EA-GRPO vs. Standard GRPO

Configuration	Description
Standard GRPO	Correctness improves but edit cost grows continuously
EA-GRPO	Correctness improves with edit cost kept under control
Speculative editing speedup	Reduced edit cost → higher speculative decoding acceptance rate → faster inference

Key Findings¶

PRepair achieves up to +31.4% improvement on \(\text{fix}_1@1\) while maintaining or improving pass@k.
The dynamic activation design of EA-GRPO is critical—imposing edit penalties too early significantly degrades correctness.
The min-max sampling in Self-Breaking ensures training bug diversity, outperforming random sampling.
Models learn implicit fault localization capabilities—precise repair compels models to focus on the buggy lines.
When combined with speculative editing, reduced edit cost directly translates into inference speedup, providing substantial practical value.

Highlights & Insights¶

The identification and quantification of the over-editing problem is a significant contribution—it reveals a systematic deficiency of RL training that optimizes only for correctness.
The "correctness first, then precision" strategy of EA-GRPO is elegant, avoiding hard conflicts between correctness and precision objectives.
The natural synergy with speculative decoding—precise repair reduces edits → more n-gram matches → higher inference throughput—converts training improvements into inference acceleration.
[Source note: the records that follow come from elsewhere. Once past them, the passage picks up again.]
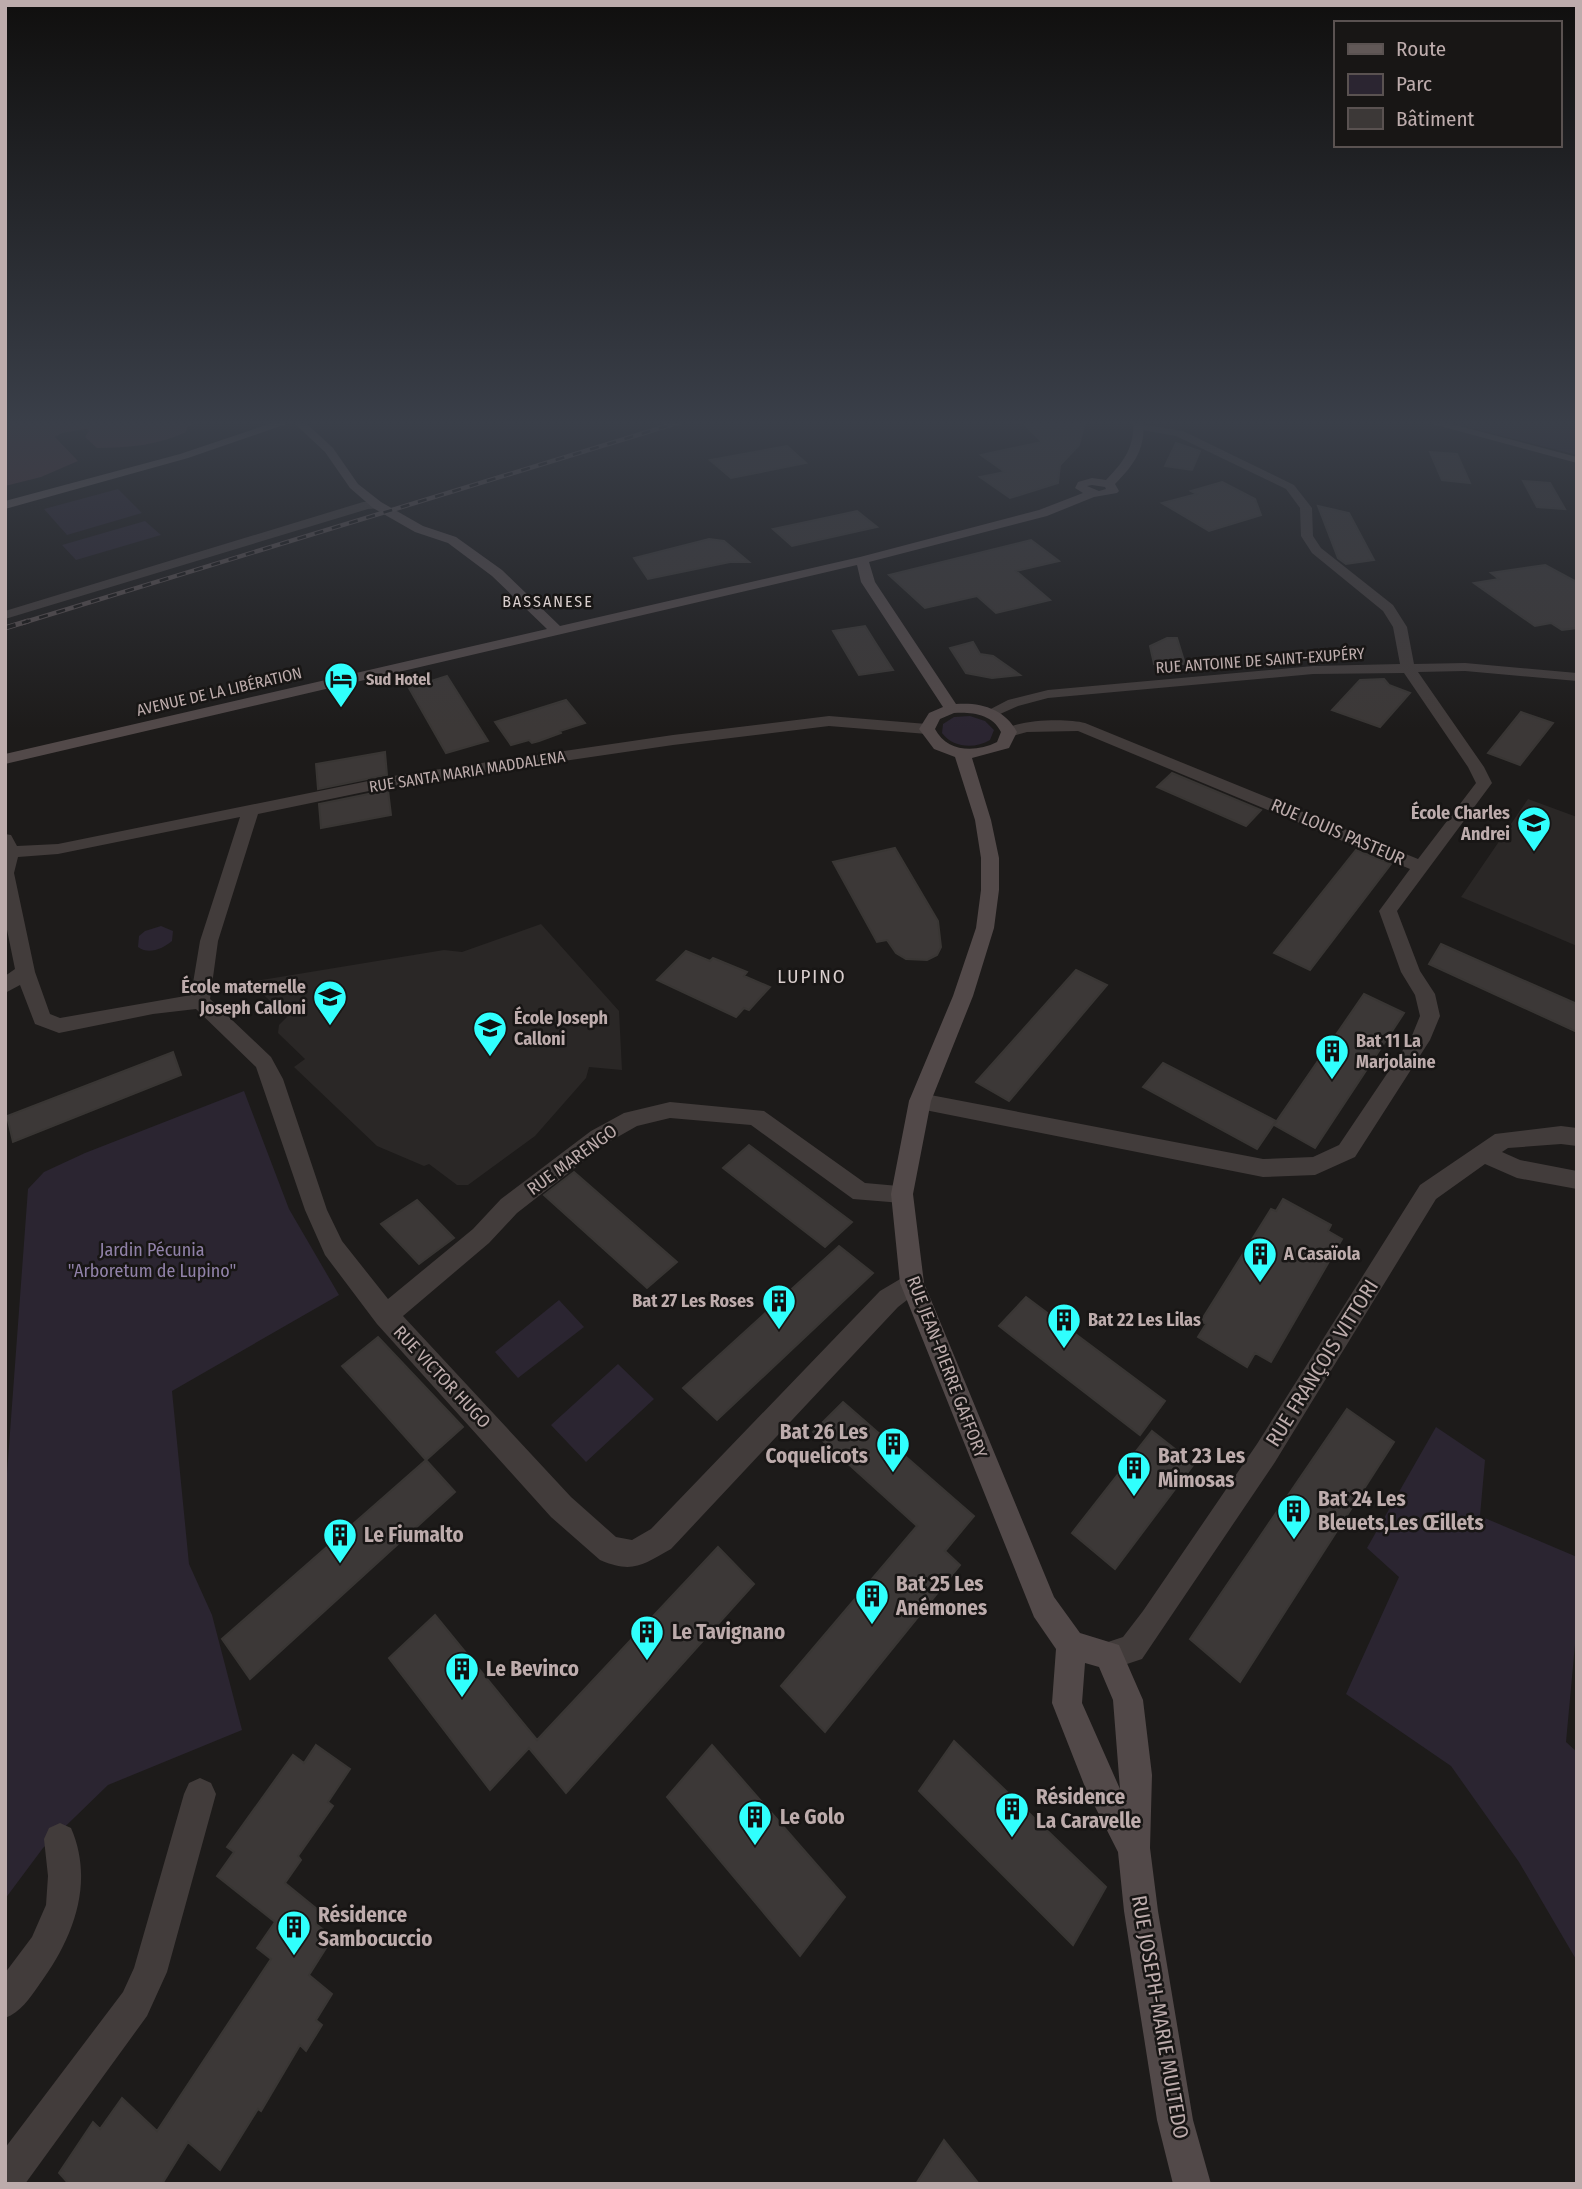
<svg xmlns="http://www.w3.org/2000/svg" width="1582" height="2189" viewBox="0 0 1582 2189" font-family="'Fira Sans Condensed',sans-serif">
<rect width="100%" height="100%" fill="#1d1b1a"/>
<path fill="#2a2726" d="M1528,799L1577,817V946L1461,897Z
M541,924L619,1011L622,1070L589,1067L586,1078L535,1136L468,1185H457L429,1164L424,1166L377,1146L294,1067L305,1059L278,1033L279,1025L287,1017L250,982L444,950L462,952Z"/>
<path fill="#2b2531" d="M1447,422H1577V455Z
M118,489L142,513L67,535L44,509Z
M145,521L161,535L76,560L62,545Z
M970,716L985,721L994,730L990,740C975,749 953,748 942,733L943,724L954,717Z
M161,926L173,931L172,941C162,949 149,955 138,947L139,936L145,931Z
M244,1091L289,1209L339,1295L172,1391L189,1564L212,1615L242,1730L108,1785L43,1848L5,1899V1500L28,1189L44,1172L85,1153Z
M559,1300L584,1327L518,1378L495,1352Z
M618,1364L654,1399L586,1462L551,1425Z
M1436,1427L1485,1460L1480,1516L1577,1557V1623L1566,1742L1577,1752V1961L1519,1862L1451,1766L1346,1694L1399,1577L1367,1548Z"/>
<path fill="#473137" d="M5,422H198L187,427L186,432C158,445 129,448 97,448L85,437L89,431L86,429L62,433L55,437L78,461L41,477L5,486Z"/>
<path fill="#3c3837" stroke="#393634" stroke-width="2" d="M1022,422H1085L1079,445L1060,465L1058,483L1010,498L980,477L1005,472L981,455L1042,442Z
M1176,443L1200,451L1192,470L1165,466Z
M787,446L806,463L731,478L710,460Z
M1430,452L1457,454L1470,483L1442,480Z
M1523,481L1550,483L1565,509L1537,507Z
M1222,482L1255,499L1261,515L1209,531L1162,503L1197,494L1191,491Z
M1318,506L1349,513L1374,560L1346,564L1338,558Z
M857,511L877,527L792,546L773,529Z
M709,539L724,541L749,562H730L648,579L634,558Z
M1031,540L1059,561L1016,571L1050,600L996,613L977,596L925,608L889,575Z
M1545,565L1577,582V628L1562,630L1551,623L1535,626L1474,583L1499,579L1491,573Z
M865,626L875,642L893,670L859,675L833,631Z
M1167,638H1177L1185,664H1154L1150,646Z
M973,642L980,654L993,656L1020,675L992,678L966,673L950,648Z
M447,676L488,741L446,753L409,688Z
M1384,679L1389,685L1410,693L1380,727L1332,710L1360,680Z
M566,700L585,723L560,731L561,733L539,741L532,743L529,740L511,745L495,722Z
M1521,712L1553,723L1520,765L1488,753Z
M385,752L387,775L318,789L316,764Z
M1172,773L1261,810L1246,826L1157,787Z
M388,790L391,815L321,828L319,804Z
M895,848L938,921L941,947L937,955L927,960L906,959L896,953L887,940L877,942L833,862Z
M1356,850L1391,864L1310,970L1274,953Z
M1441,944L1577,1004V1032L1429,964Z
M686,951L710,961L713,958L747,972L744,976L770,987L749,1010L744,1008L736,1017L657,980Z
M1076,970L1107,985L1009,1101L976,1082Z
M1364,994L1404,1013L1315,1148L1274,1125Z
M173,1052L181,1075L13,1142L7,1116Z
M1163,1063L1276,1121L1257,1149L1143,1087Z
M749,1145L852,1222L825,1247L723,1168Z
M574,1172L677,1262L647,1288L544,1195Z
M1283,1199L1331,1225L1328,1231L1342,1239L1271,1362L1255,1353L1247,1367L1198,1337L1206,1324L1201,1321L1271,1209L1276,1211Z
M417,1200L454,1238L419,1264L381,1224Z
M839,1246L873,1273L717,1420L683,1388Z
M1026,1297L1165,1401L1140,1435L999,1326Z
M378,1337L463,1427L426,1460L342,1366Z
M843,1402L974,1516L945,1551L960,1565L825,1732L781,1686L917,1526L813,1432Z
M1347,1409L1394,1442L1240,1682L1190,1639Z
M1152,1431L1194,1464L1115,1569L1072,1533Z
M426,1460L455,1492L250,1679L222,1639Z
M718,1547L754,1584L566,1793L529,1748L490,1790L389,1658L435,1615L537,1740Z
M954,1741L1106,1887L1073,1945L919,1791Z
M316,1745L350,1769L328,1802L333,1806L298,1856L301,1860L285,1883L323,1914L316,1924L333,1937L309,1975L332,1994L316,2020L322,2025L306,2051L300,2045L261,2111L258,2109L220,2170L188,2142L162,2184H69L59,2173L93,2122L100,2129L122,2098L157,2131L271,1959L257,1948L275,1922L217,1876L234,1852L227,1847L293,1755L304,1763Z
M712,1745L845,1897L800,1956L667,1797Z
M944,2140L979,2184H916Z"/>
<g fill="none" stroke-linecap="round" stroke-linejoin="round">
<path fill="#423c3b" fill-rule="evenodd" d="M1140,424L1183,431L1294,485L1312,508L1313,536L1321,548L1393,605L1407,627L1414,664L1465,663L1577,673V681L1465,671L1418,672L1484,767L1492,783L1397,911L1420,971L1435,994L1440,1016L1430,1040L1355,1157L1315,1175L1263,1177L920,1109L913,1107L909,1101L913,1095L920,1093L1263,1159L1313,1157L1339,1145L1411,1038L1420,1016L1415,995L1401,972L1379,911L1410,869L1078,731L1027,732L1009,737L1001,732C1015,719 1067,718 1085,723L1418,859L1476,783L1468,767L1404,673L1313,674L1048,698L1018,706L991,718L983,713L1008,700L1048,690L1313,666L1400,664L1393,627L1383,611L1312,553L1301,536L1300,508L1286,489L1176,436L1136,429L1135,427Z
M377,501L381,502V508L368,509L5,619V611L363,502Z
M829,716L927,724L935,729L927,734L829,726L673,745L393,786L258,814L218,941L210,999L271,1057L283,1079L327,1210L342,1241L388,1299L473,1229L501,1199L591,1131L624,1113L670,1102L764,1111L865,1183L910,1187L913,1194L910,1201L902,1203L853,1199L751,1125L670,1118L637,1126L607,1143L517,1213L489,1243L403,1316L571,1497L616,1537L632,1540L651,1529L880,1291L912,1272L920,1276L924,1283L920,1290L898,1307L671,1549C642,1565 633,1574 600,1560L551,1517L377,1324L325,1255L305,1210L256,1067L196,1009L153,1014L59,1033L35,1024L20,985L5,993V976L15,969L5,920V834L11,835L17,846L58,844L393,776L673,735ZM240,817L200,941L191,995L60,1018L50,1014L35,972L14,873L18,857L58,854Z
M1561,1126L1577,1128V1146L1561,1144L1508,1148L1502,1152L1520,1160L1577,1171V1189L1517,1178L1485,1164L1436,1199L1275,1462L1142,1659L1109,1670L1099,1665L1094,1655L1099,1645L1123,1637L1143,1611L1257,1444L1420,1185L1495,1134Z
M200,1778L211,1783L216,1794L167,1972L147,2016L25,2184H5V2148L123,1992L134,1968L184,1794L189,1783Z
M60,1823L71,1828C95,1883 73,1939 39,1985C29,1999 21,2012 5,2018V1973L32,1937L46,1905L48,1876L44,1839L49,1828Z"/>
<path fill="#524949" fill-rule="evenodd" d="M293,422H305L333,448L358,484L381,502L423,526L456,537L502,570L560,626L860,557L1039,510L1083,493L1075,488L1078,482L1092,478L1106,480C1123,463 1135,447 1133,422H1143C1146,449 1133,466 1115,484L1119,491L1117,493L1094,497L1047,516L869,562L875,582L956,704C981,702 1005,709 1017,732L1009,748L972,758L991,820L999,858V890L994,928L973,996L931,1101L913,1194L924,1283L1054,1597L1080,1633L1119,1645L1143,1700L1152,1775L1150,1848L1158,1911L1193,2120L1211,2184H1173L1157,2120L1124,1911L1118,1852L1085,1787L1052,1703L1056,1649L1034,1617L900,1283L891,1194L909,1101L953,996L976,928L981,890V858L975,820L955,757L934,749L919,729L929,713L943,707L861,582L857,565L5,764V754L547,629L492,576L448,543L415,532L373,508L350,488L325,452ZM1092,485L1105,487L1106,489L1099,491L1087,486ZM954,713C972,712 992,714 1001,732L997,742C975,753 947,752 935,729L940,719ZM1085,1663L1099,1667L1113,1700L1120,1789L1082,1703Z
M1425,422H1444L1577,457V463Z"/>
<path fill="#615857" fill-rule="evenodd" d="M275,422H292L188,458L5,509V501L180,454Z"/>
<g stroke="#574e4e" stroke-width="4.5">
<path id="rail-far1" d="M22,623L680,422"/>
</g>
<g stroke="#574e4e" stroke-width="5">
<path id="rail" d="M5,628L28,621"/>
</g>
<use href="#rail-far1" stroke="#181615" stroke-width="2.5" stroke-dasharray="9" stroke-linecap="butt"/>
<use href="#rail" stroke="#181615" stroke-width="3.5" stroke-dasharray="11" stroke-linecap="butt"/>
</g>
<linearGradient id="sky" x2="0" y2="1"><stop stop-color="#100f0e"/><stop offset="0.58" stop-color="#3a3f49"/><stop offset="1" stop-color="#3a3f49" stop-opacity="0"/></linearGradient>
<rect width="1582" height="729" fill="url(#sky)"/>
<defs>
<g id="hotel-pin" transform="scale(1.75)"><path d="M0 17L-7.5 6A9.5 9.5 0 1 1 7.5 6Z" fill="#30fffd" stroke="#181615"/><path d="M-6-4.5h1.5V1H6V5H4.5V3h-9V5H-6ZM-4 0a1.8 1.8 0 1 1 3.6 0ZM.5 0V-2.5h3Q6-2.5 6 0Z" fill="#111"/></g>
<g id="school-pin" transform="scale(1.75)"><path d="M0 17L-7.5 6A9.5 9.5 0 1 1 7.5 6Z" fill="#30fffd" stroke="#181615"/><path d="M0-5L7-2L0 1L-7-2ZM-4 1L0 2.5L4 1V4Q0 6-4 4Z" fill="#111"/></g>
<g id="building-pin" transform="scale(1.75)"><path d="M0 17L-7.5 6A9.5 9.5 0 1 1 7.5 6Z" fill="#30fffd" stroke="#181615"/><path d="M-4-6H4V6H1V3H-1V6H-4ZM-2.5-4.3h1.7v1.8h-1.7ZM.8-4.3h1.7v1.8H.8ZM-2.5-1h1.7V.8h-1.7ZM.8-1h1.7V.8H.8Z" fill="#111"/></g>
</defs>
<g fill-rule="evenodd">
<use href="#hotel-pin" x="341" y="679"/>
<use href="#school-pin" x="1534" y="823"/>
<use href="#school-pin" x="330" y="997"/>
<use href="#school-pin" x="490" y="1028"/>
<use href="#building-pin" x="1332" y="1051"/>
<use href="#building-pin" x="1260" y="1254"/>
<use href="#building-pin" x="779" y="1301"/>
<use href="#building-pin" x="1064" y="1320"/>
<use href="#building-pin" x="893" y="1444"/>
<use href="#building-pin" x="1134" y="1468"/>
<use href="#building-pin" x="1294" y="1511"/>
<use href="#building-pin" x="340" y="1535"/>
<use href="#building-pin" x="872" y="1596"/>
<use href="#building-pin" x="647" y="1632"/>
<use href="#building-pin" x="462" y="1669"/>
<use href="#building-pin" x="1012" y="1809"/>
<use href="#building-pin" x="755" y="1817"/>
<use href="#building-pin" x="294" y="1927"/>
</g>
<g text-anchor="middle" stroke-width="5" stroke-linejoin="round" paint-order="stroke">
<g font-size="16" letter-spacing="2" fill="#d9cecd" stroke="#181615">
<text x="548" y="607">BASSANESE</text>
</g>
<g font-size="16" fill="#bdacac" stroke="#181615">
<text transform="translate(1260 660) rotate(-4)" y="6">RUE ANTOINE DE SAINT-EXUPÉRY</text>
<text transform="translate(219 691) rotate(-13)" y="6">AVENUE DE LA LIBÉRATION</text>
<text transform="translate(467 771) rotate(-9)" y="6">RUE SANTA MARIA MADDALENA</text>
</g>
<g font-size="16" font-weight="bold" fill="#bdacac" stroke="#181615" text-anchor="start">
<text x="366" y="685">Sud Hotel</text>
</g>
<g font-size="18" font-weight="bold" fill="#bdacac" stroke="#181615" text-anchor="start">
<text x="1510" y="819" text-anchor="end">École Charles<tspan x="1510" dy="21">Andrei</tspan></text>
<text x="306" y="993" text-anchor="end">École maternelle<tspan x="306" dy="21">Joseph Calloni</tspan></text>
<text x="514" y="1024">École Joseph<tspan x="514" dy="21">Calloni</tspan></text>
<text x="1356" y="1047">Bat 11 La<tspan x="1356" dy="21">Marjolaine</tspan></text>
<text x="1284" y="1260">A Casaïola</text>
<text x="754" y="1307" text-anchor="end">Bat 27 Les Roses</text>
<text x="1088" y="1326">Bat 22 Les Lilas</text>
</g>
<g font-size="18" fill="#bdacac" stroke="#181615">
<text transform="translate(1338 832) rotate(23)" y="6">RUE LOUIS PASTEUR</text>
<text transform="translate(572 1160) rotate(-36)" y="6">RUE MARENGO</text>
<text transform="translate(947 1367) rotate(69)" y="6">RUE JEAN-PIERRE GAFFORY</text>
<text transform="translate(442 1377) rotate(47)" y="6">RUE VICTOR HUGO</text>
</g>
<g font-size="18" fill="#9182a9" stroke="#181615">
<text x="152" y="1256">Jardin Pécunia<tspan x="152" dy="21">"Arboretum de Lupino"</tspan></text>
</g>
<g font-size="19" letter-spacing="2" fill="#d9cecd" stroke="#181615">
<text x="812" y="983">LUPINO</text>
</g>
<g font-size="21" fill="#bdacac" stroke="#181615">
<text transform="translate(1322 1363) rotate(-58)" y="7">RUE FRANÇOIS VITTORI</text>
<text transform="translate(1160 2017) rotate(80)" y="7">RUE JOSEPH-MARIE MULTEDO</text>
</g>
<g font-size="21" font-weight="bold" fill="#bdacac" stroke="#181615" text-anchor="start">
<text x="868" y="1439" text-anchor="end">Bat 26 Les<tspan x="868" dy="24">Coquelicots</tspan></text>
<text x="1158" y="1463">Bat 23 Les<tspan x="1158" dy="24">Mimosas</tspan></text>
<text x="1318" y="1506">Bat 24 Les<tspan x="1318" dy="24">Bleuets,Les Œillets</tspan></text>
<text x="364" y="1542">Le Fiumalto</text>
<text x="896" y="1591">Bat 25 Les<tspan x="896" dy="24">Anémones</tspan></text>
<text x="672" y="1639">Le Tavignano</text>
<text x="486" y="1676">Le Bevinco</text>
<text x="1036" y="1804">Résidence<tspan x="1036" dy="24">La Caravelle</tspan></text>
<text x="780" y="1824">Le Golo</text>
<text x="318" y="1922">Résidence<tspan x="318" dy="24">Sambocuccio</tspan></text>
</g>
</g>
<rect width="1582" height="2189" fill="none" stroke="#bdacac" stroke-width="14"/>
<rect x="1334" y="21" width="228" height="126" fill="#181615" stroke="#5a5251" stroke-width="2"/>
<rect x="1348" y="44" width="35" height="10" fill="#615857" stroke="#5a5251" stroke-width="2"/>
<text x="1396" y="56" font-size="21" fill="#bdacac">Route</text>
<rect x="1348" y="74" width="35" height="21" fill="#2b2531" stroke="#5a5251" stroke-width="2"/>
<text x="1396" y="91" font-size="21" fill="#bdacac">Parc</text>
<rect x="1348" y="108" width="35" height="21" fill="#3c3837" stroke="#5a5251" stroke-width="2"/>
<text x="1396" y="126" font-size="21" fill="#bdacac">Bâtiment</text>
</svg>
Limitations & Future Work¶

Evaluation is limited to Python and Verilog; broader programming languages are not covered.
The choice of threshold \(p\) in \(\text{fix}_p@k\) substantially affects evaluation outcomes.
Self-Breaking relies on the model's own bug injection capability, which may not cover all real-world bug types.
Edit cost is based on line-level Levenshtein distance, which may fail to capture semantic-level edit minimality.

vs. Standard GRPO (Shao et al., 2024): The latter optimizes only for correctness, leading to over-editing; EA-GRPO addresses this via dynamic edit penalization.
vs. HumanEvalFix (Muennighoff et al., 2023): The latter evaluates solely with pass@k; the proposed \(\text{fix}_p@k\) provides a more comprehensive assessment.

Rating¶

Novelty: ⭐⭐⭐⭐ The identification of over-editing and the design of EA-GRPO are novel and practically motivated.
Experimental Thoroughness: ⭐⭐⭐⭐ Cross-language evaluation on Python and Verilog with speculative decoding acceleration analysis.
Writing Quality: ⭐⭐⭐⭐ Problem motivation is clear and metric design is well-justified.
Value: ⭐⭐⭐⭐⭐ Direct impact on code repair practice; the speculative decoding synergy holds significant deployment value.